Semi-supervised Classification for Remote Sensing Datasets
Itza Hernandez-Sequeira, Ruben Fernandez-Beltran, Yonghao Xu, Pedram Ghamisi, and Filiberto Pla
Deep semi-supervised learning (DSSL) is a rapidly-growing field that takes advantage of a limited number of labeled examples to leverage massive amounts of unlabeled data. The underlying idea is that training on small yet well-selected examples can perform as effectively as a predictor trained on a larger number chosen at random. In this study, we explore the most relevant approaches in DSSL literature like FixMatch, CoMatch, and, the class aware contrastive SSL (CCSSL) [25]. Our objective is to perform an initial comparative study of these methods and assess them on two remote sensing (RS) datasets: UCM and AID. The performance of these methods was determined based on their accuracy in comparison to a supervised benchmark. The results highlight that the CoMatch framework achieves the highest accuracy for both the UCM and AID datasets, with accuracies of 95.52% and 93.88% respectively.
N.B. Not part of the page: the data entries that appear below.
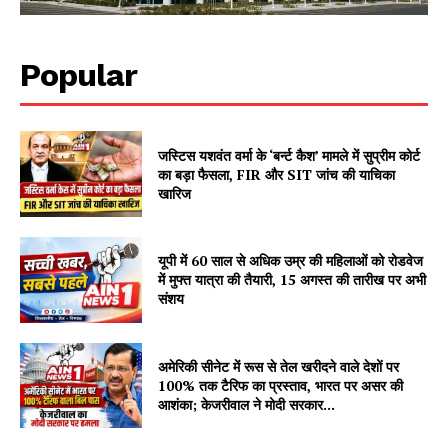
Popular
जस्टिस यशवंत वर्मा के ‘बर्न्ट कैश’ मामले में सुप्रीम कोर्ट
का बड़ा फैसला, FIR और SIT जांच की याचिका
खारिज
यूपी में 60 साल से अधिक उम्र की महिलाओं को रोडवेज
में मुफ्त यात्रा की तैयारी, 15 अगस्त की तारीख पर अभी
संशय
अमेरिकी सीनेट में रूस से तेल खरीदने वाले देशों पर
100% तक टैरिफ का प्रस्ताव, भारत पर असर की
आशंका; केजरीवाल ने मोदी सरकार...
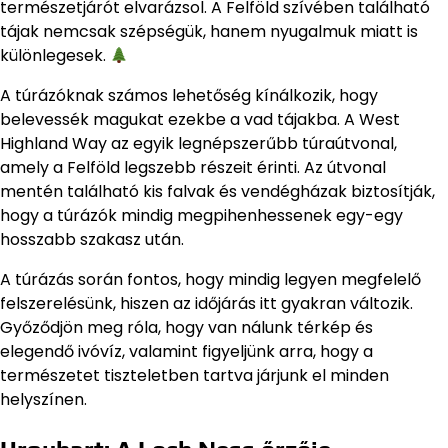
természetjárót elvarázsol. A Felföld szívében található
tájak nemcsak szépségük, hanem nyugalmuk miatt is
különlegesek.
A túrázóknak számos lehetőség kínálkozik, hogy
belevessék magukat ezekbe a vad tájakba. A West
Highland Way az egyik legnépszerűbb túraútvonal,
amely a Felföld legszebb részeit érinti. Az útvonal
mentén található kis falvak és vendégházak biztosítják,
hogy a túrázók mindig megpihenhessenek egy-egy
hosszabb szakasz után.
A túrázás során fontos, hogy mindig legyen megfelelő
felszerelésünk, hiszen az időjárás itt gyakran változik.
Győződjön meg róla, hogy van nálunk térkép és
elegendő ivóvíz, valamint figyeljünk arra, hogy a
természetet tiszteletben tartva járjunk el minden
helyszínen.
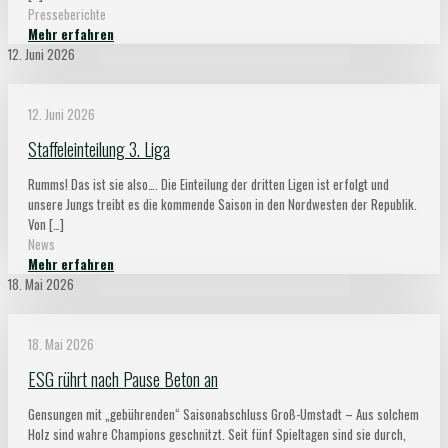
Presseberichte
Mehr erfahren
12. Juni 2026
12. Juni 2026
Staffeleinteilung 3. Liga
Rumms! Das ist sie also…. Die Einteilung der dritten Ligen ist erfolgt und
unsere Jungs treibt es die kommende Saison in den Nordwesten der Republik.
Von
[…]
News
Mehr erfahren
18. Mai 2026
18. Mai 2026
ESG rührt nach Pause Beton an
Gensungen mit „gebührenden“ Saisonabschluss Groß-Umstadt – Aus solchem
Holz sind wahre Champions geschnitzt. Seit fünf Spieltagen sind sie durch,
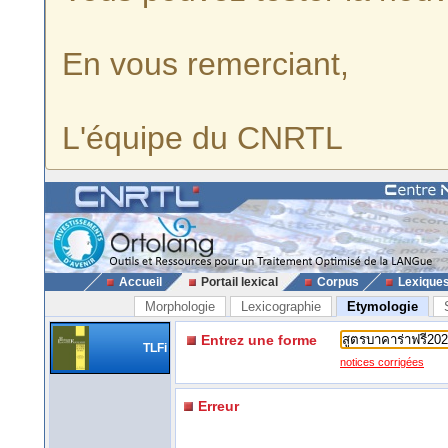
En vous remerciant,
L'équipe du CNRTL
Accueil
Portail lexical
Corpus
Lexique
Morphologie
Lexicographie
Etymologie
Entrez une forme
TLFi
notices corrigées
Erreur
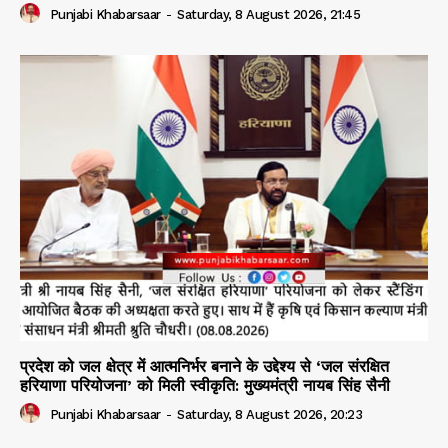
Punjabi Khabarsaar
-
Saturday, 8 August 2026, 21:45
प्रदेश को जल क्षेत्र में आत्मनिर्भर बनाने के उद्देश्य से ‘जल संरक्षित
हरियाणा परियोजना’ को मिली स्वीकृति: मुख्यमंत्री नायब सिंह सैनी
Punjabi Khabarsaar
-
Saturday, 8 August 2026, 20:23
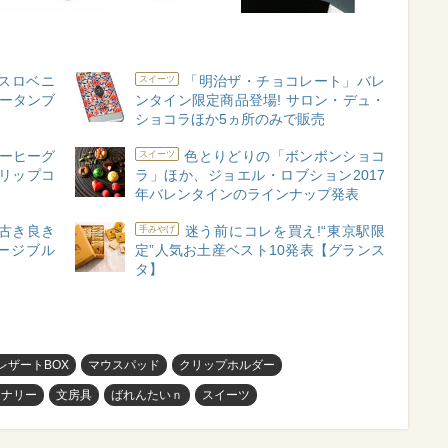
 スロベニ
「明治ザ・チョコレート」バレ
スイーツ
ヒータンブ
ンタイン限定商品登場! サロン・デュ・
ショコラほか5ヵ所のみで販売
コーヒーグ
色とりどりの「ボンボンショコ
スイーツ
リップコ
ラ」ほか、ジョエル・ロブション2017
年バレンタインのラインナップ発表
古き良き
迷う前にコレを買え!“東京駅限
手みやげ
ージブル
定”人気お土産ベスト10発表【グランス
タ】
レザートBOX
マウスパッド
クリップホルダー
ョナリー
文房具
ばれんたいｎ
スイーツ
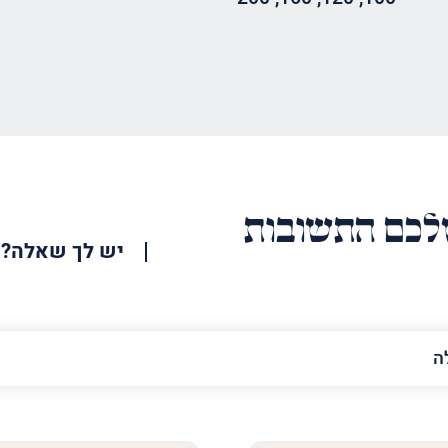
כם התשובות
יש לך שאלה?
האימייל
שלך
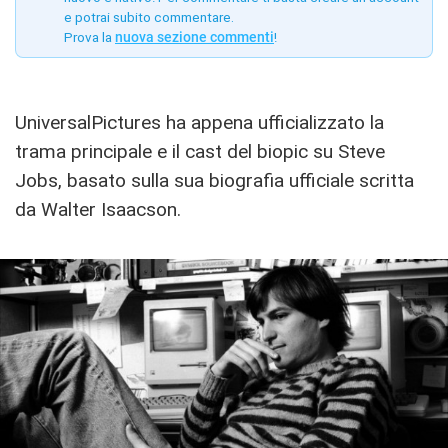
e potrai subito commentare.
Prova la
nuova sezione commenti
!
UniversalPictures ha appena ufficializzato la
trama principale e il cast del biopic su Steve
Jobs, basato sulla sua biografia ufficiale scritta
da Walter Isaacson.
Importantly, all DSSL algorithms outperform the supervised benchmark, emphasizing their effectiveness in leveraging a limited number of labeled examples to enhance classification accuracy for remote sensing scene classification tasks. The code used in this study was adapted from CCSSL and the detailed implementation will be available on GitHub.
International Conference on Image Analysis and Processing, 463-474, 2023-09-05.